◆ Work required
From the data that follows, copy every line holding the string "bottom".

◆ Data supplied
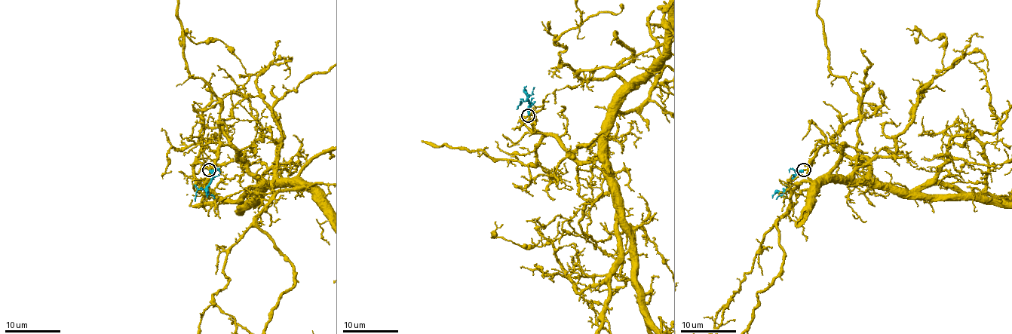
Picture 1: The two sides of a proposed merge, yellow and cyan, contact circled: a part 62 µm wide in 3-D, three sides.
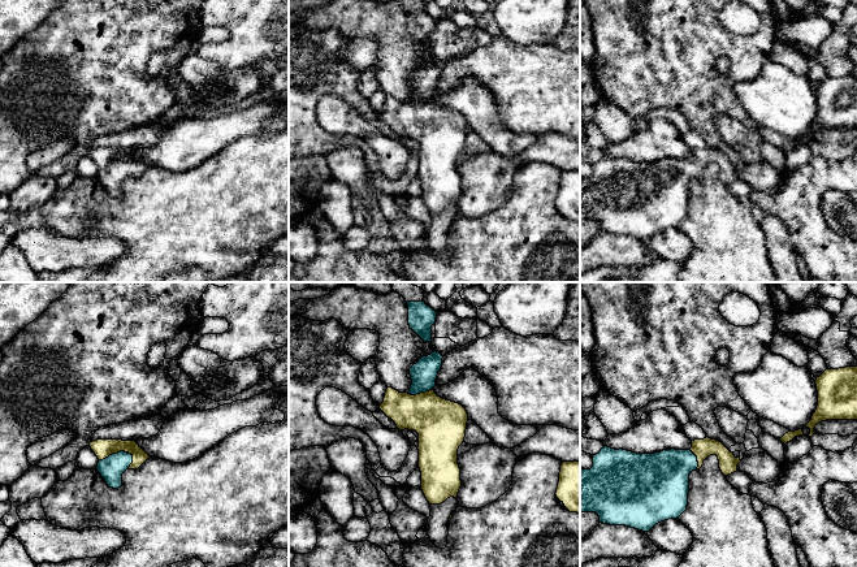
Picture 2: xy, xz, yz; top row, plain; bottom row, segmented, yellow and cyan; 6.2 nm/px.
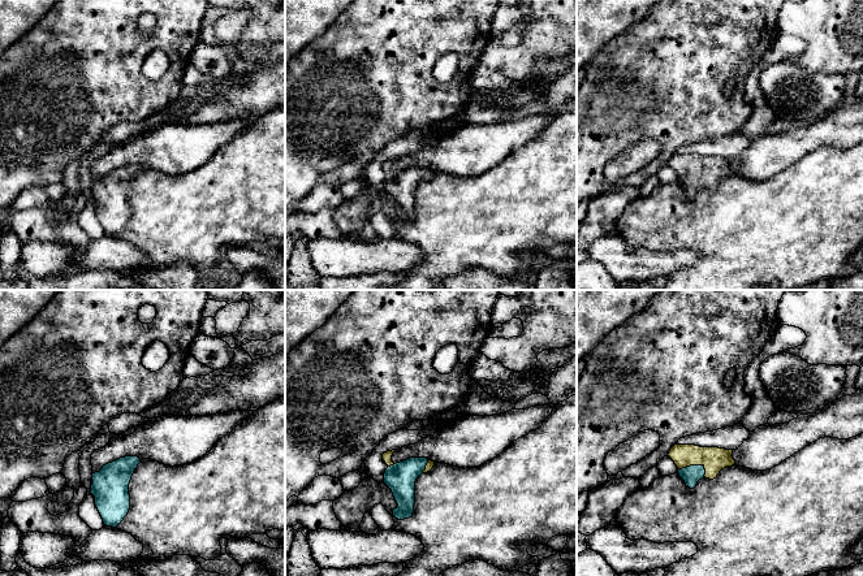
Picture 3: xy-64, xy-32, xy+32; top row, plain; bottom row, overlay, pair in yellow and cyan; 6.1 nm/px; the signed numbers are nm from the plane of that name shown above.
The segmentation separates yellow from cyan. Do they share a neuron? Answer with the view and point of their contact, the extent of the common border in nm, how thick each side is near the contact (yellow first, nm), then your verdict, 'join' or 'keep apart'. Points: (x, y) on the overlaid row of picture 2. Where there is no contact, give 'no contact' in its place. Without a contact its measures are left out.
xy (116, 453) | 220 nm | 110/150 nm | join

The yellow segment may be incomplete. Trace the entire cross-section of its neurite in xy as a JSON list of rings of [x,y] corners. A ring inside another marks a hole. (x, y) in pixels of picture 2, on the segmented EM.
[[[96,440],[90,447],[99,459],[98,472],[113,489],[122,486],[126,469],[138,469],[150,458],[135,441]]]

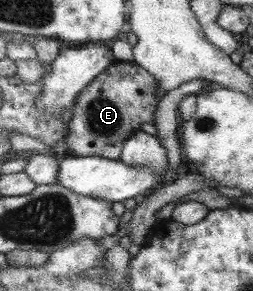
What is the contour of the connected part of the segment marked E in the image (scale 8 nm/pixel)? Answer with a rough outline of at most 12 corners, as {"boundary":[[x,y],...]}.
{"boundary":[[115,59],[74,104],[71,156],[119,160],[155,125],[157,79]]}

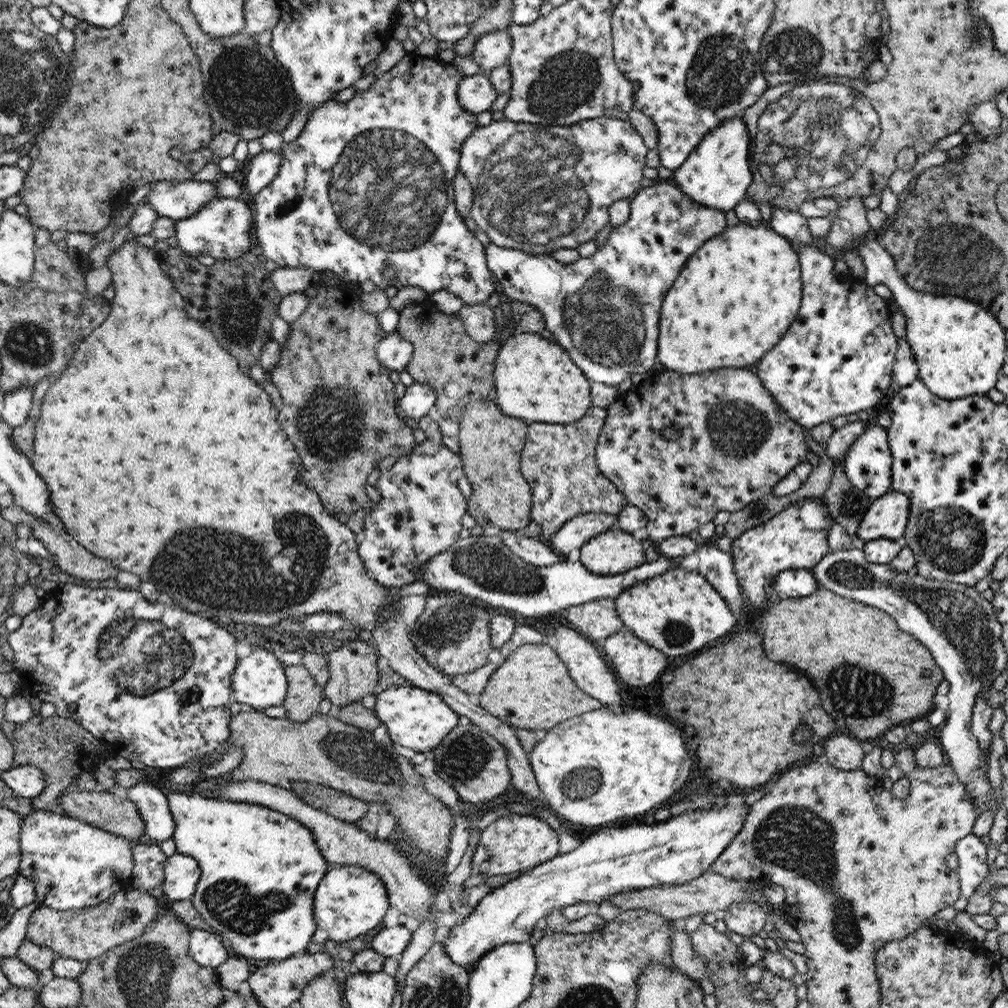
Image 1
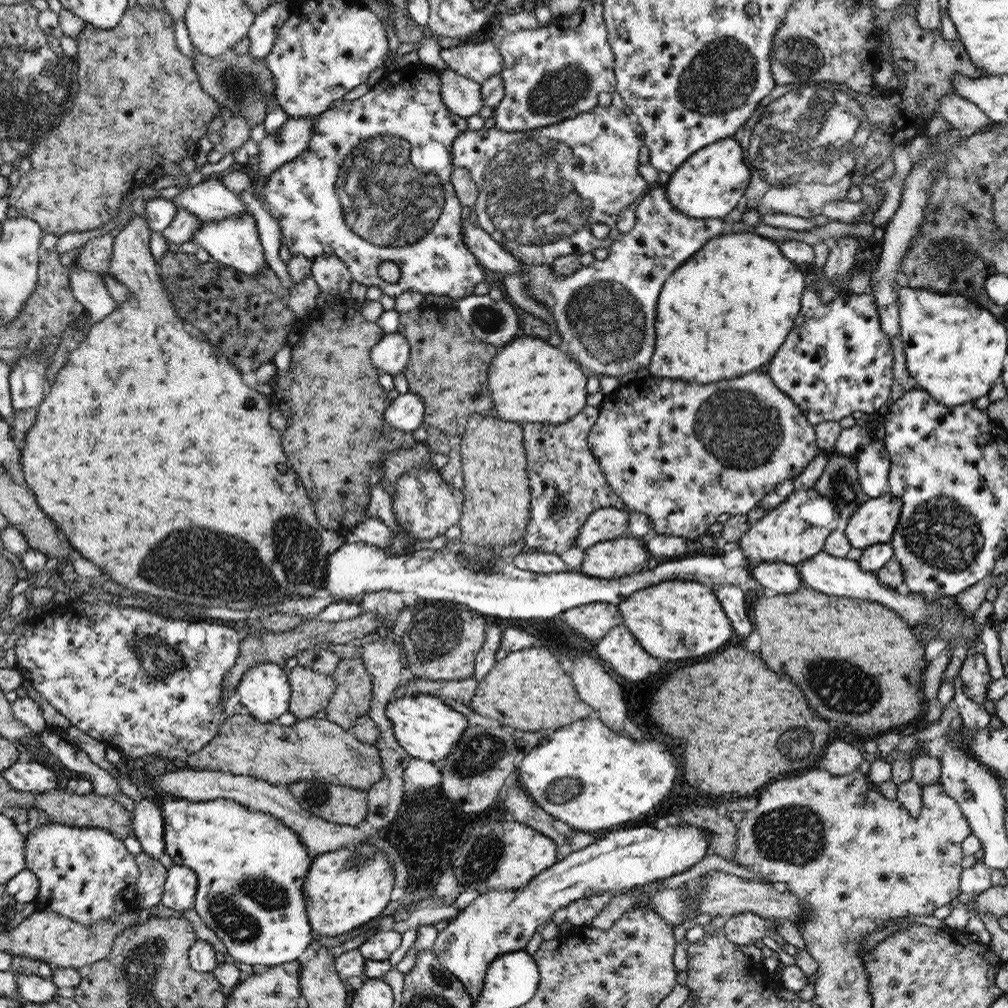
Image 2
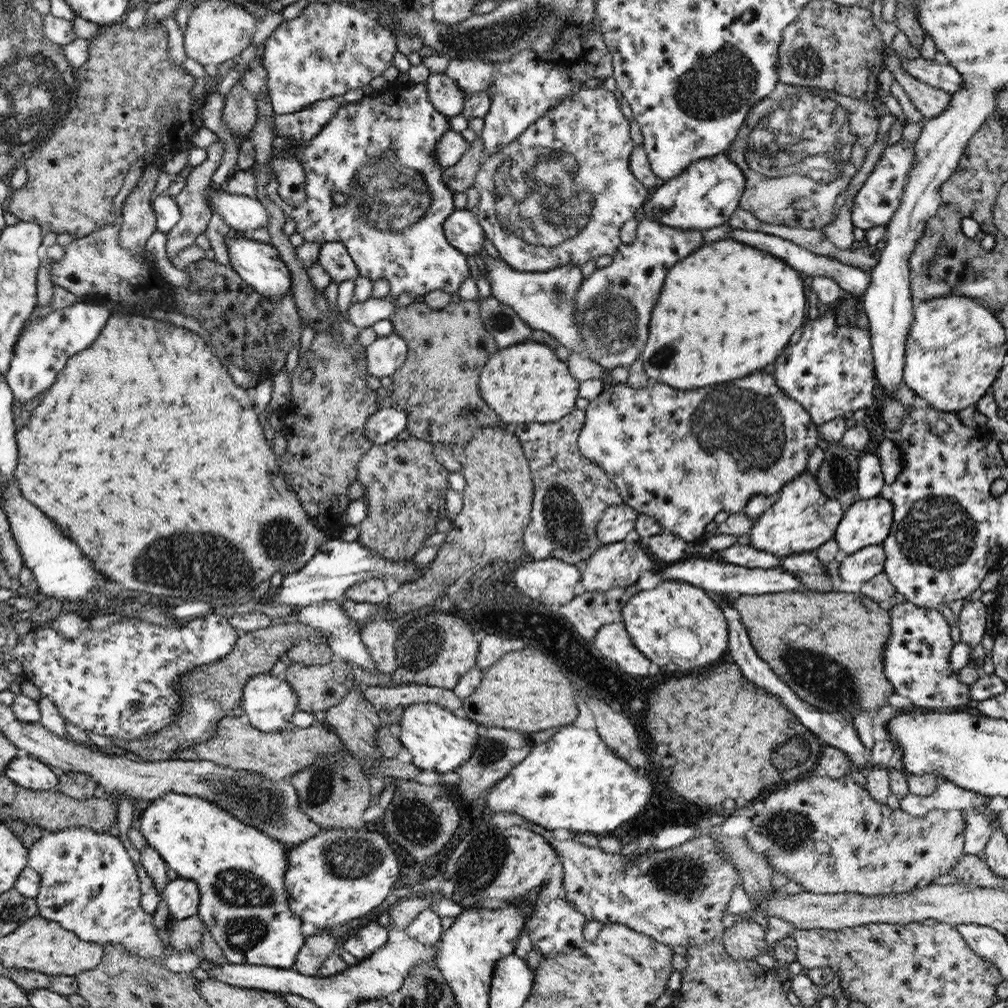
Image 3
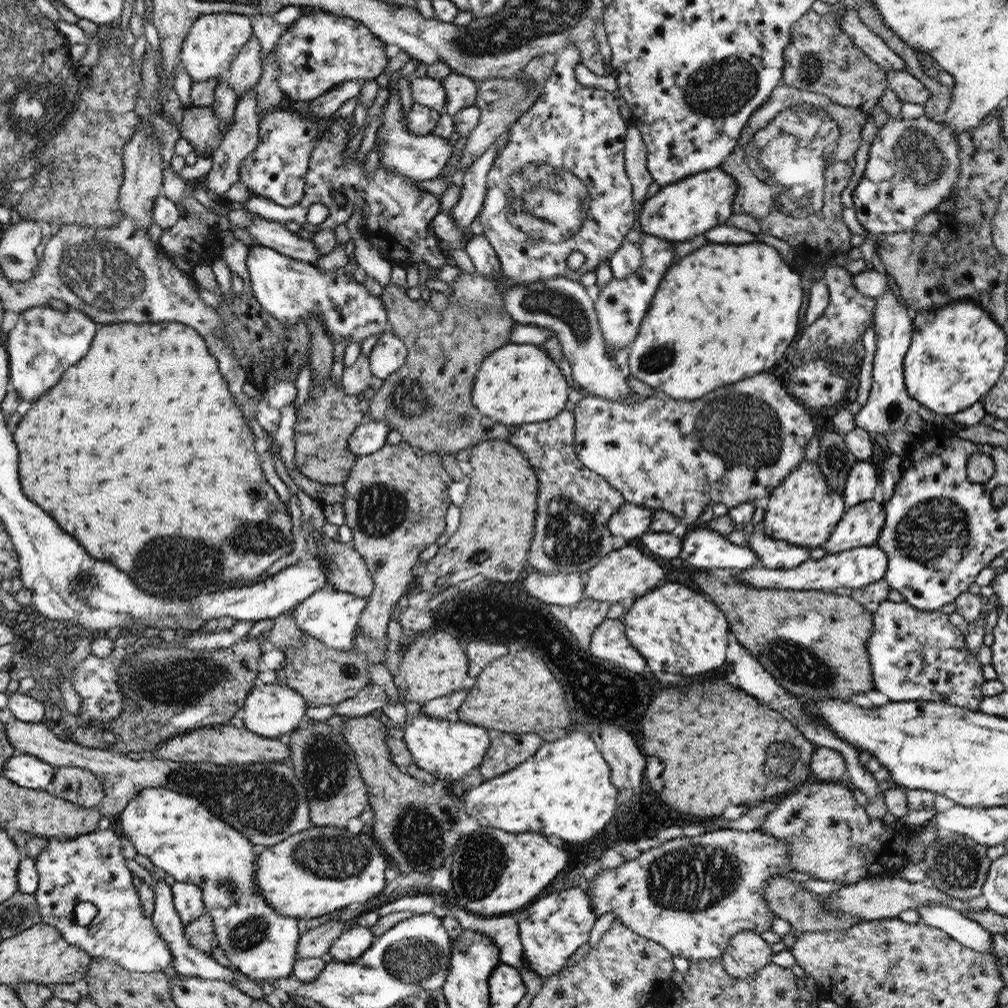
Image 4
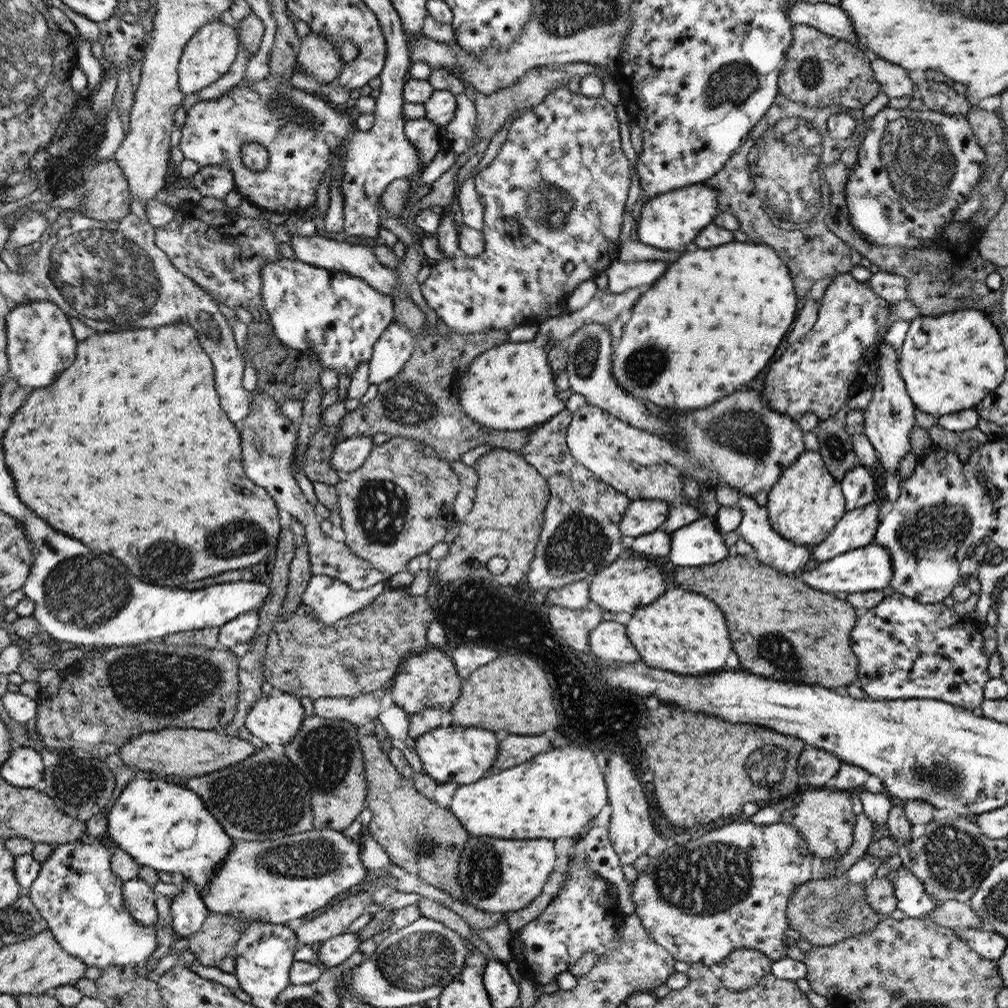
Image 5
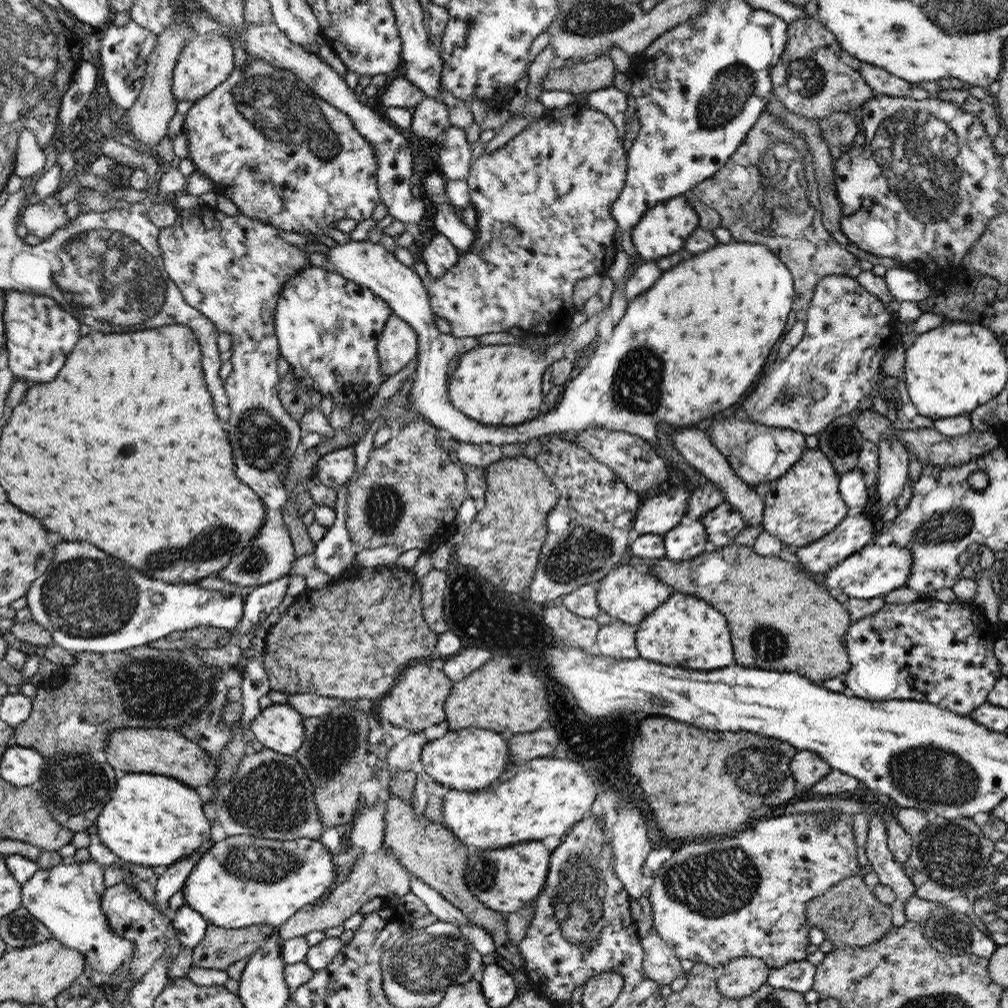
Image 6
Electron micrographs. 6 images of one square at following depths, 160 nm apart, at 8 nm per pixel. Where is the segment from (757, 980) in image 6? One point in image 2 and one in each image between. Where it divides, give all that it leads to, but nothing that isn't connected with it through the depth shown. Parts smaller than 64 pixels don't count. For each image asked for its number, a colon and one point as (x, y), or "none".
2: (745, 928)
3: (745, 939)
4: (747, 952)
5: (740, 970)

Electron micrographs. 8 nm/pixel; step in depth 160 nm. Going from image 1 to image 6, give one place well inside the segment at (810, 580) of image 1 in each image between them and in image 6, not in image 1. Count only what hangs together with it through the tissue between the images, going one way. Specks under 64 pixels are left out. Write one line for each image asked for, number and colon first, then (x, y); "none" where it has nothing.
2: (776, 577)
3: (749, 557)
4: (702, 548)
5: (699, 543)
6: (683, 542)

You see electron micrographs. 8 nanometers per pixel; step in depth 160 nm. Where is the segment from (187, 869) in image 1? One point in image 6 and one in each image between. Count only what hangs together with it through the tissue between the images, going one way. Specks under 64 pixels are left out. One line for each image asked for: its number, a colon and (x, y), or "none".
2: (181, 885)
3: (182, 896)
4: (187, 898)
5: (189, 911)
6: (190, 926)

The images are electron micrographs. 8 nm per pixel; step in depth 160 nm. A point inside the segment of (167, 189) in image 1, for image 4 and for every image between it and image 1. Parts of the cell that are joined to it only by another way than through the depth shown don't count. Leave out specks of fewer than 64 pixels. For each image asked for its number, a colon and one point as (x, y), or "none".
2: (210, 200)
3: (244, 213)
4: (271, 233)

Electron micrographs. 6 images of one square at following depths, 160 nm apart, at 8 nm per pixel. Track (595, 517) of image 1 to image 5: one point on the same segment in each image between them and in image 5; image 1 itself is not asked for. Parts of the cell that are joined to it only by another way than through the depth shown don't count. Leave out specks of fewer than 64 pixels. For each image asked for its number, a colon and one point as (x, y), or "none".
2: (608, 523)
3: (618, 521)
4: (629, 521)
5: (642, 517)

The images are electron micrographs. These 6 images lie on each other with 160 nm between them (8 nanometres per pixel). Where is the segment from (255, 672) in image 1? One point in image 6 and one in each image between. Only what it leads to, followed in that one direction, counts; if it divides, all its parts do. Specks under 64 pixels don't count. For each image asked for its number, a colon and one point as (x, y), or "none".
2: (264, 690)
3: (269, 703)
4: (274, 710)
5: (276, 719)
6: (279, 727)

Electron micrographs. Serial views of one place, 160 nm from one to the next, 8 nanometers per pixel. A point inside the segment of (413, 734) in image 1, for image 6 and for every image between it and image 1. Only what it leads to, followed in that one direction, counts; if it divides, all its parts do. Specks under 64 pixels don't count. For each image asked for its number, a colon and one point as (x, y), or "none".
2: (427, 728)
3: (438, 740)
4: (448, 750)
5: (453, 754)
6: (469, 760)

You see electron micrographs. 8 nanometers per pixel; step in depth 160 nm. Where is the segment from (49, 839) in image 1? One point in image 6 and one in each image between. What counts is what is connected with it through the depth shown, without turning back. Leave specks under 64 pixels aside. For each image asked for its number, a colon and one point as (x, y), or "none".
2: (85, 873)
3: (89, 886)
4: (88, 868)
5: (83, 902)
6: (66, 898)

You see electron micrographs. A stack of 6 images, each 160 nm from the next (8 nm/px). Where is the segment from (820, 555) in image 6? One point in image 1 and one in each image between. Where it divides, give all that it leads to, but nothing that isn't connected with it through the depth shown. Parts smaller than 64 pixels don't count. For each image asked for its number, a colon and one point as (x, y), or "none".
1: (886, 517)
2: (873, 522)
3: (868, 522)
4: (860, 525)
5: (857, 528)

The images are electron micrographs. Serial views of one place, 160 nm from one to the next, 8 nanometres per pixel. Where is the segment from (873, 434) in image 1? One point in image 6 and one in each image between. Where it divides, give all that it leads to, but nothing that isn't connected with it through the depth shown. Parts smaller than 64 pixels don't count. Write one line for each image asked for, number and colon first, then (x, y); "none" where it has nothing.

◆ Exercise solution
Picture 2: xy, xz, yz; top row, plain; bottom row, segmented, yellow and cyan; 6.2 nm/px.
Picture 3: xy-64, xy-32, xy+32; top row, plain; bottom row, overlay, pair in yellow and cyan; 6.1 nm/px; the signed numbers are nm from the plane of that name shown above.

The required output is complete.